Danny Spradlin

No. 55
- Position: Linebacker

Personal information
- Born: March 3, 1959 (age 67) Maryville, Tennessee, U.S.
- Listed height: 6 ft 1 in (1.85 m)
- Listed weight: 235 lb (107 kg)

Career information
- High school: Maryville
- College: Tennessee
- NFL draft: 1981: 5th round, 137th overall pick

Career history
- Dallas Cowboys (1981–1982); Tampa Bay Buccaneers (1983–1984); St. Louis Cardinals (1985);

Career NFL statistics
- Sacks: 1
- Fumble recoveries: 1
- Stats at Pro Football Reference

= Danny Spradlin =

American football player (born 1959)

Daniel Ray Spradlin (born March 3, 1959) is an American former professional football player who was a linebacker in the National Football League (NFL) for the Dallas Cowboys, Tampa Bay Buccaneers and St. Louis Cardinals. He was selected by the Cowboys in the fifth round of the 1981 NFL draft. He played college football for the Tennessee Volunteers.

== Early life ==

Spraldin attended Maryville High School in Maryville, Tennessee. He was a three-year starter at linebacker. He received All-State, All-South and Blount County Player of the Year honors as a junior and senior.

==College career==
Spradlin accepted a football scholarship from the University of Tennessee. As a sophomore, he earned a starting outside linebacker spot late in the season. As a junior, he finished second on the team with 102 tackles. As a senior, he led the team with 125 tackles, including a 12 tackle performance against Vanderbilt University.

==Professional career==

===Dallas Cowboys===
Spradlin was selected by the Dallas Cowboys in the fifth round (137th overall) of the 1981 NFL draft. His hard hitting allowed him to make the team over fellow rookie Scott Pelluer and the team also traded Bruce Huther to make room for him on the roster. He was a backup at middle linebacker for Bob Breunig.

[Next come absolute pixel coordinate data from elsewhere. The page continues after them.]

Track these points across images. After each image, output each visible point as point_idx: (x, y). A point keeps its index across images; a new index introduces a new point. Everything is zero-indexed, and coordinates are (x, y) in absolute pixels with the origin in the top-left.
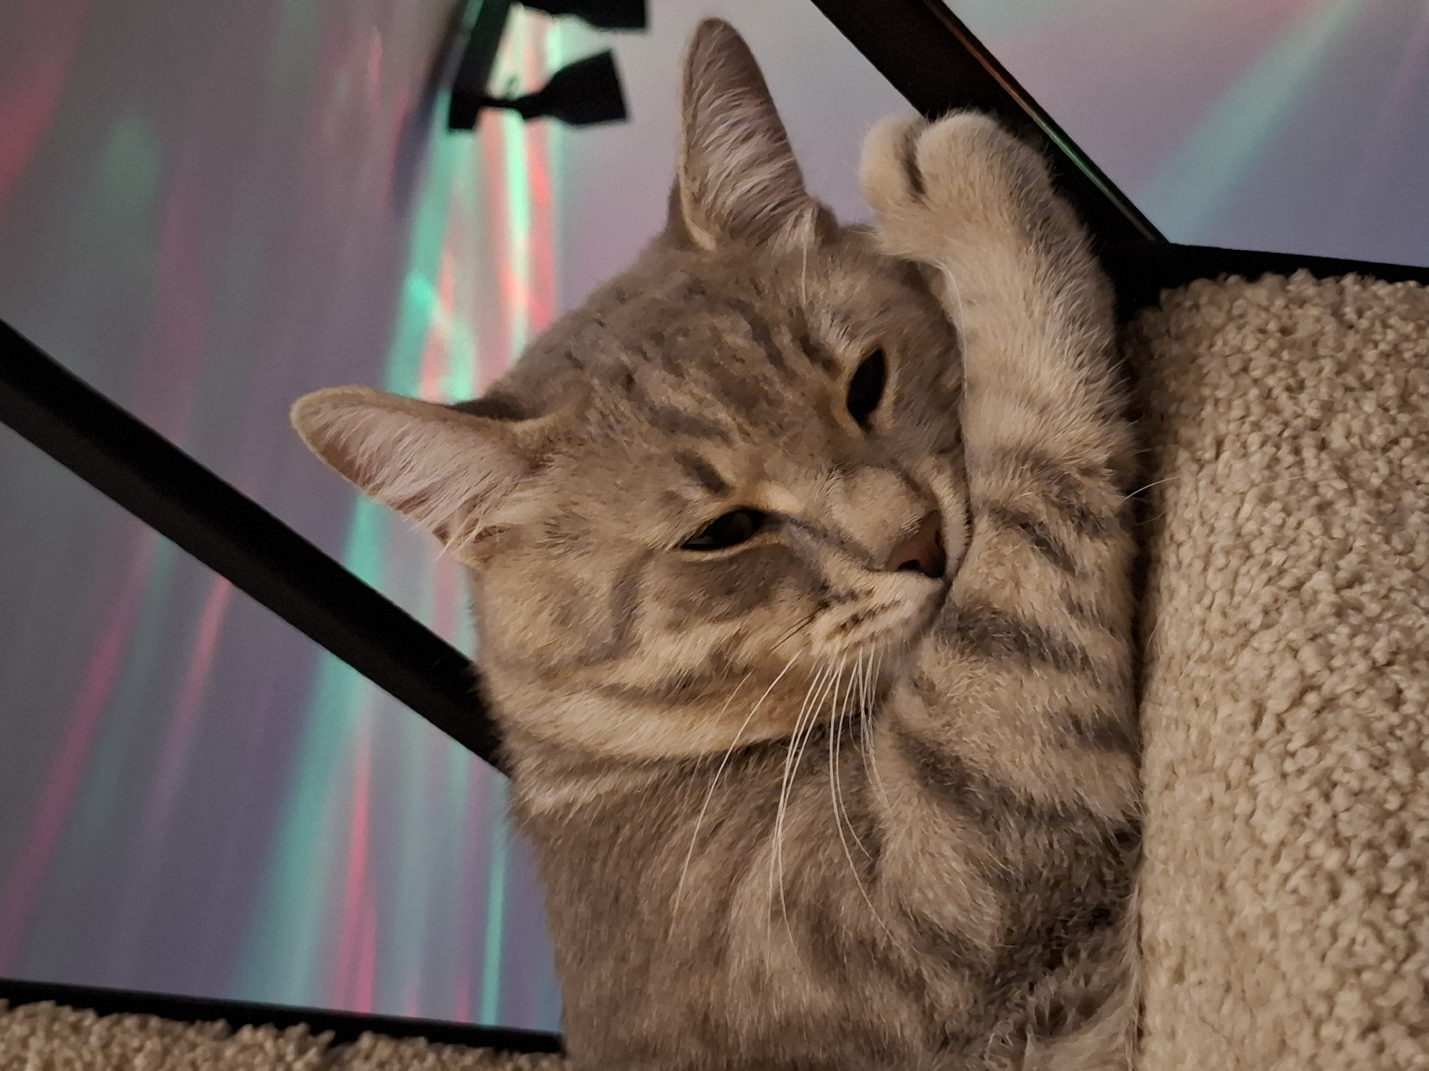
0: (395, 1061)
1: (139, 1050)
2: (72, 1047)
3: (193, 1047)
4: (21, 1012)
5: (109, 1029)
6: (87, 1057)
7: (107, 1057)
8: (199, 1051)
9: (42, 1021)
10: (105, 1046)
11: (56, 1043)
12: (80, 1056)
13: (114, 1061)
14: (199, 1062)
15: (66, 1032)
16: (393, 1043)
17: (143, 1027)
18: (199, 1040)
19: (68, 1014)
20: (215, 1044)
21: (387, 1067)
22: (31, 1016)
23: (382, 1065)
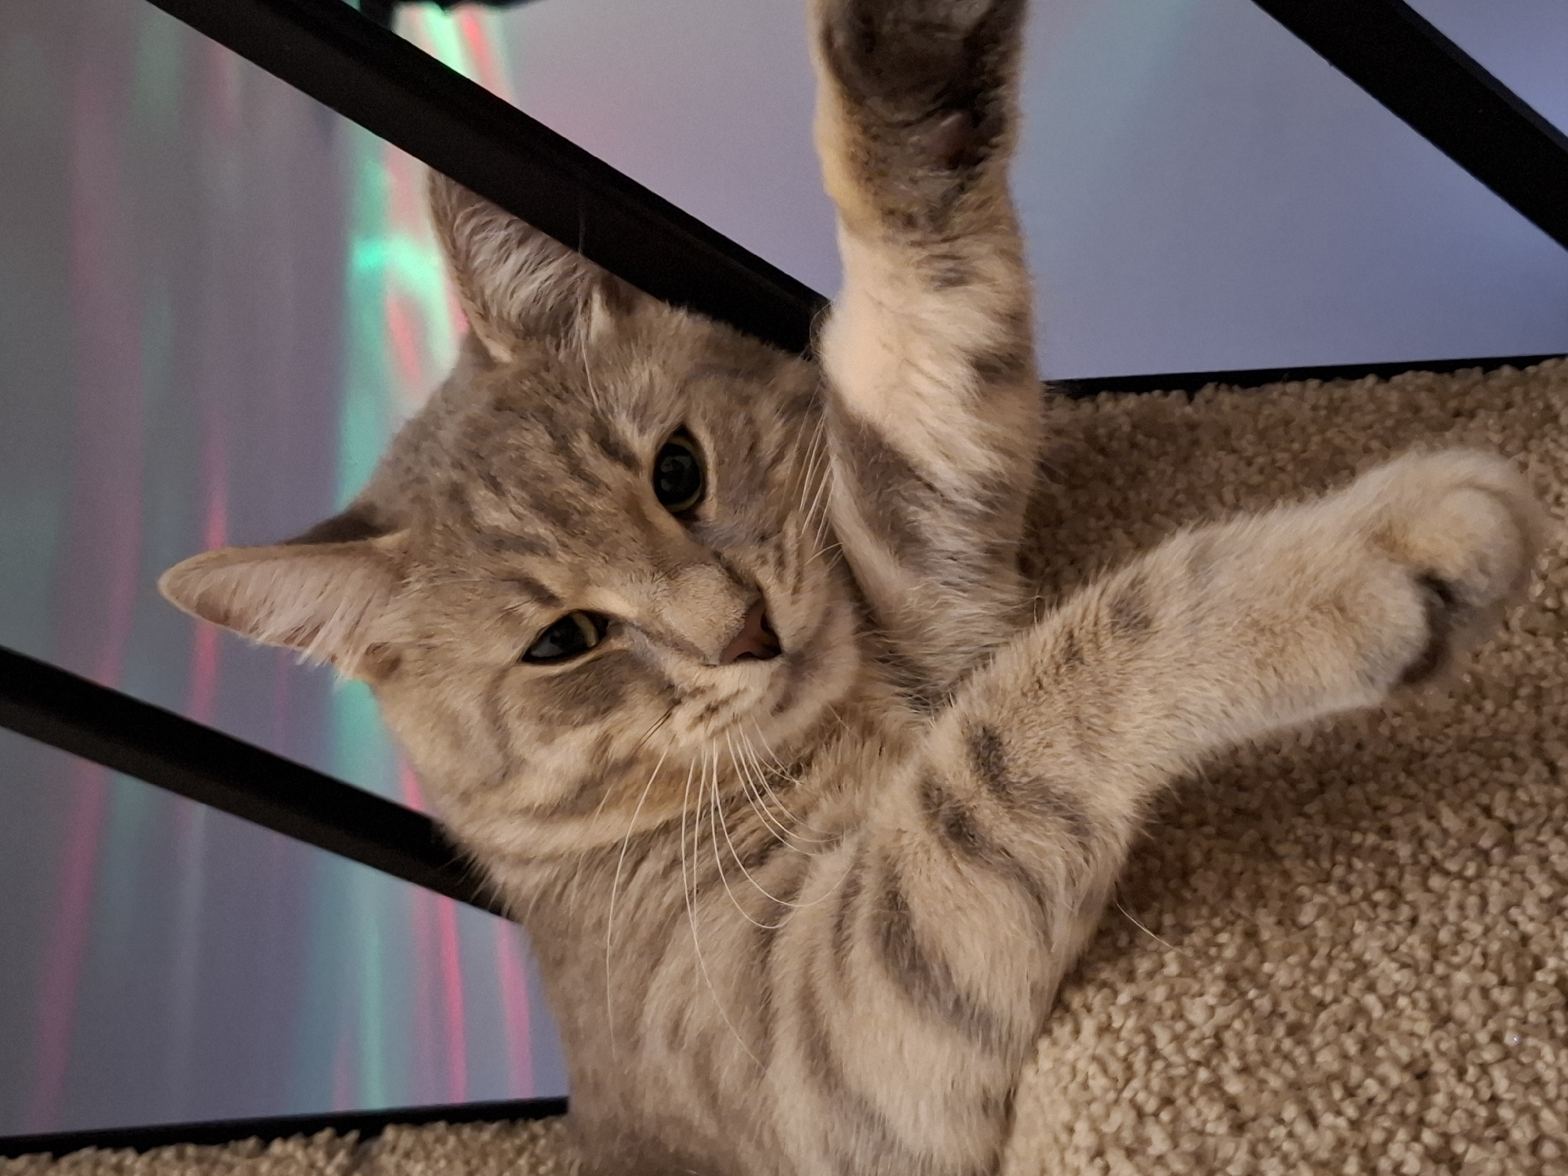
0: (419, 1149)
3: (231, 1168)
4: (65, 1162)
5: (150, 1164)
9: (86, 1168)
16: (415, 1132)
17: (181, 1157)
18: (236, 1160)
19: (110, 1157)
20: (250, 1162)
21: (412, 1155)
22: (75, 1164)
23: (407, 1155)
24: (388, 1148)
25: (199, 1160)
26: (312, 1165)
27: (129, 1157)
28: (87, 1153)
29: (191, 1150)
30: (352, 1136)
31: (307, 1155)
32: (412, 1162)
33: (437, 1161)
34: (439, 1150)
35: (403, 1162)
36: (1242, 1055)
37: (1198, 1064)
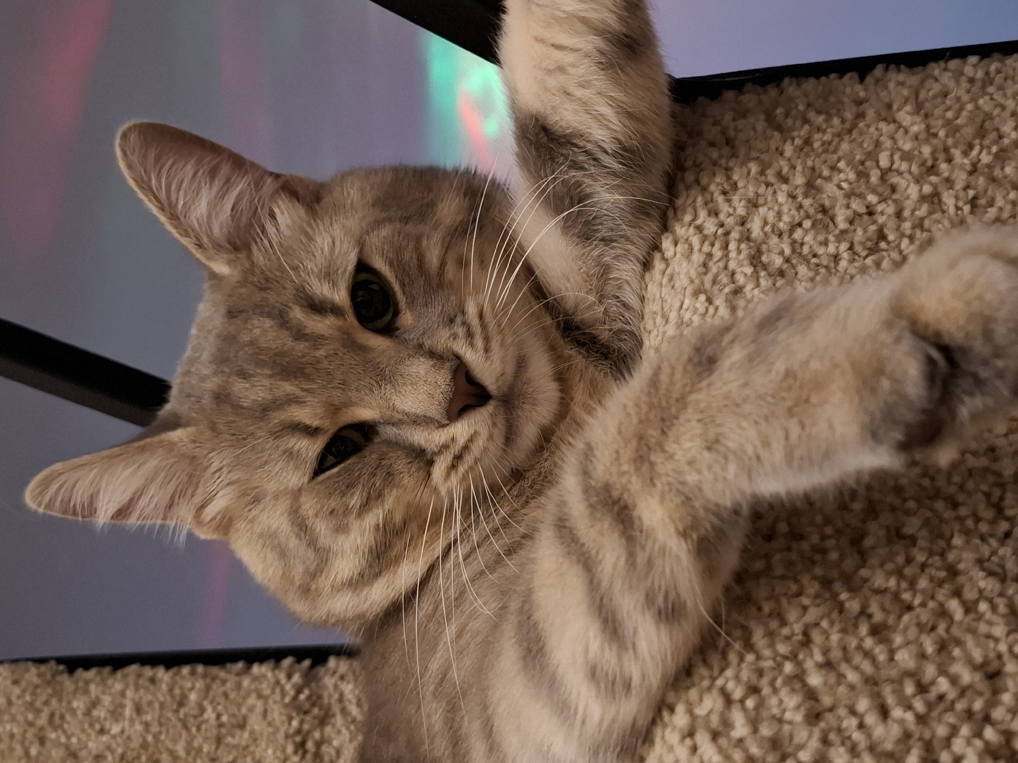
0: (350, 674)
1: (192, 688)
2: (152, 694)
3: (224, 682)
4: (119, 674)
5: (173, 678)
6: (162, 699)
7: (172, 696)
8: (228, 685)
9: (131, 679)
10: (171, 690)
12: (157, 698)
13: (178, 699)
14: (229, 692)
15: (147, 684)
16: (348, 662)
17: (193, 673)
18: (228, 677)
19: (148, 671)
20: (237, 678)
21: (346, 678)
22: (125, 676)
23: (342, 678)
24: (331, 672)
25: (205, 676)
26: (278, 683)
27: (161, 673)
28: (134, 668)
29: (200, 669)
30: (307, 663)
31: (274, 675)
32: (345, 683)
35: (339, 683)
36: (826, 652)
37: (786, 658)
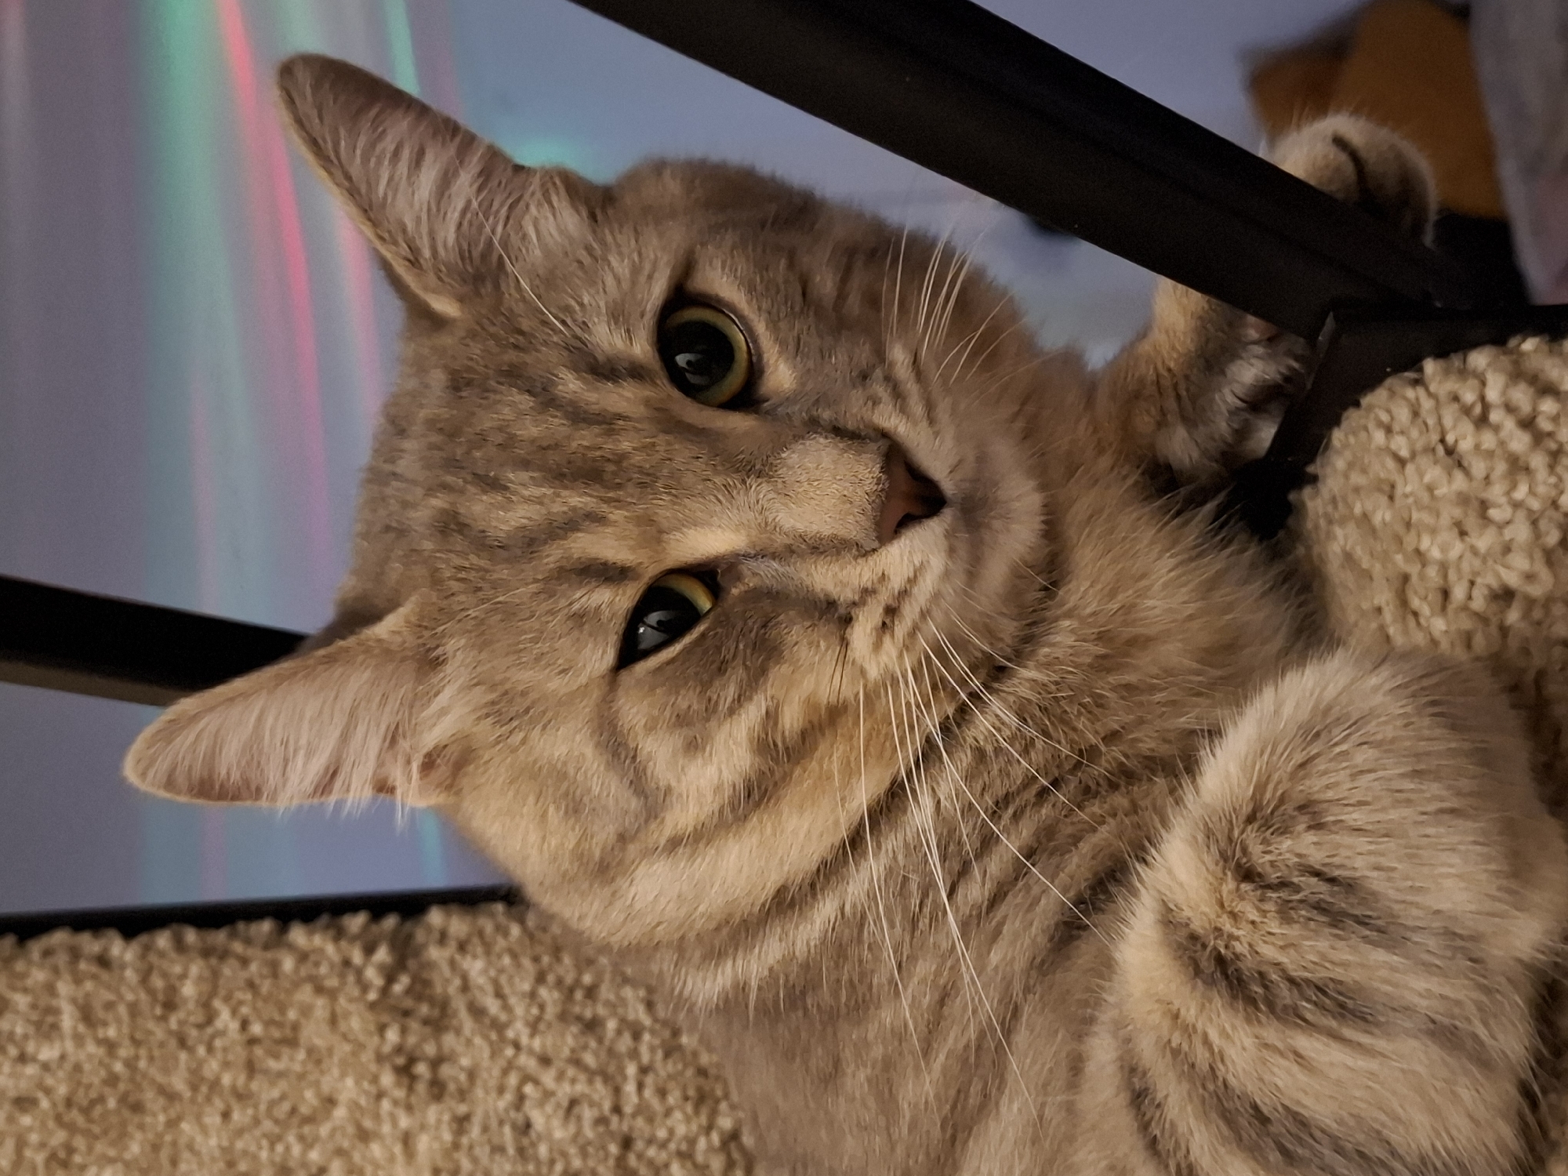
0: (476, 940)
1: (184, 976)
2: (108, 987)
3: (245, 962)
4: (36, 948)
5: (143, 956)
6: (130, 997)
7: (152, 992)
8: (254, 967)
9: (62, 959)
10: (145, 980)
11: (89, 985)
12: (121, 997)
13: (161, 997)
14: (257, 981)
15: (94, 969)
16: (468, 919)
17: (180, 946)
18: (250, 952)
19: (90, 944)
20: (269, 955)
21: (470, 948)
22: (47, 953)
23: (462, 947)
24: (437, 935)
25: (206, 953)
26: (347, 963)
27: (117, 947)
28: (59, 937)
29: (191, 936)
30: (390, 922)
31: (339, 949)
32: (469, 958)
33: (499, 956)
34: (501, 943)
35: (458, 957)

In 2 seasons, he played in 25 games mostly on special teams, as he struggled learning the Cowboys flex defense. In 1983, he was converted into an offensive lineman, before being traded on August 24 to the Tampa Bay Buccaneers, in exchange for a fifth round selection (#113-Steve Pelluer) in the 1984 NFL draft.

===Tampa Bay Buccaneers===
Spradlin was acquired for depth purposes and to play on the special teams units. In 2 seasons, he played in 31 games, starting two in 1983 because of injuries. He was released on August 26, 1985.

===St. Louis Cardinals===
On September 17, 1985, Spradlin was signed as a free agent by the St. Louis Cardinals. He played in seven games during the season.